■ **WHAT YOU NEED TO DO**: In the records below, find the line with "Picture 1: Row", then retype it and every following line exactly, stopping after the line with "Picture 2: 3-D". Leave the pictures out.

■ **THE DATA**:
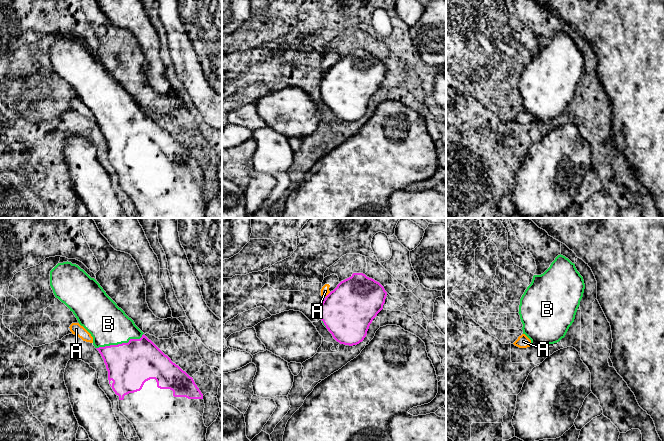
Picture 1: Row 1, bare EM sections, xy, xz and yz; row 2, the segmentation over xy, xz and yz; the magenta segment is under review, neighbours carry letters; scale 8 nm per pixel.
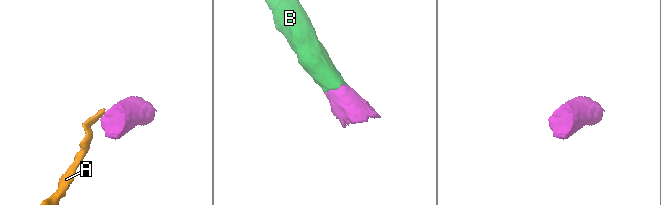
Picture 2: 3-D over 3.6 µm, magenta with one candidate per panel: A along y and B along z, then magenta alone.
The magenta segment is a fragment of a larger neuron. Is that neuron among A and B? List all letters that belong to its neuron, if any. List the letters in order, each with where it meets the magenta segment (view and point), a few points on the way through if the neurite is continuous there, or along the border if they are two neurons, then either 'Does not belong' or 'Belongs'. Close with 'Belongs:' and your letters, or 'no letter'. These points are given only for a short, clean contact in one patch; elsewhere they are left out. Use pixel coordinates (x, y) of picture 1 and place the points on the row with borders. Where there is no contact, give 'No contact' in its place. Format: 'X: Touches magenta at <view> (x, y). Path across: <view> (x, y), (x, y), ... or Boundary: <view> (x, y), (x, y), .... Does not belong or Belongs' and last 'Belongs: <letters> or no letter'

==

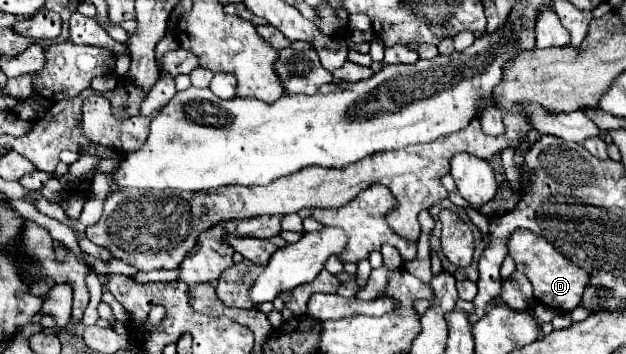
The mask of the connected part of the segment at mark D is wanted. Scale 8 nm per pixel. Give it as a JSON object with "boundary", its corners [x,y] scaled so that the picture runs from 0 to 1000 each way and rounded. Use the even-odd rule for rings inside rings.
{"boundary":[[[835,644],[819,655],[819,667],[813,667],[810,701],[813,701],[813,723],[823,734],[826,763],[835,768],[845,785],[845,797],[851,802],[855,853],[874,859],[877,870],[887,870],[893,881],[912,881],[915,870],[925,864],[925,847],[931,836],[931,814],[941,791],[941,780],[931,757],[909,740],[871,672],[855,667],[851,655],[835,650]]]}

■ **RESULT OF THE TASK**:
Picture 1: Row 1, bare EM sections, xy, xz and yz; row 2, the segmentation over xy, xz and yz; the magenta segment is under review, neighbours carry letters; scale 8 nm per pixel.
Picture 2: 3-D over 3.6 µm, magenta with one candidate per panel: A along y and B along z, then magenta alone.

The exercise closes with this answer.